Kosuke Uchida

Personal information
- Full name: Kosuke Yamazaki Uchida
- Date of birth: 2 October 1987 (age 38)
- Place of birth: Kyoto, Japan
- Height: 1.68 m (5 ft 6 in)
- Position: Midfielder

Youth career
- 2006–2009: Ritsumeikan University

Senior career*
- Years: Team / Apps / (Gls)
- 2010–2011: Oita Trinita / 21 / (0)
- 2012: FC Ryukyu / 16 / (1)
- 2013: Grbalj / 13 / (0)
- 2013: → Bokelj (loan) / 6 / (0)
- 2013–2014: Deutschlandsberger / 20 / (2)
- 2014–2015: Lanexang United / 29 / (2)
- 2016: Budaiya / 10 / (0)
- 2016–2017: Lanexang United / 15 / (0)
- 2017: Persela Lamongan / 22 / (2)
- 2018–2019: Yangon United / 53 / (8)
- 2019: Barito Putera / 18 / (1)
- 2021–2022: Angkor Tiger / 18 / (0)
- 2022: Delhi
- 2022: Sudeva Delhi / 5 / (0)

= Kosuke Uchida =

Japanese footballer

Kosuke Yamazaki Uchida (内田 昂輔, Uchida Kosuke) is a Japanese professional footballer who plays as a midfielder.

==Career==
During 2010, he played in Japan in J2 League with Oita Trinita.
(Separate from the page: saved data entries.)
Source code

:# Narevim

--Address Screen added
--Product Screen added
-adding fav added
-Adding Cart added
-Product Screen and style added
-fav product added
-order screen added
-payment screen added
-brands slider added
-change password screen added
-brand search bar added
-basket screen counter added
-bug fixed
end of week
In summer 2012, he moved to Montenegro and joined top-league side OFK Grbalj. After a short spell there where he failed to make any league appearance, he moved to FK Bokelj and won with them the 2013–14 Montenegrin Second League and earned a promotion to the First League in next season.

He scored his first goal for Yangon United FC against Hanthawaddy United F.C. in the beginning of the 2018 Myanmar National league.

In 2022, Uchida signed with I-League 2nd Division side Delhi FC, before moving to I-League club Sudeva Delhi.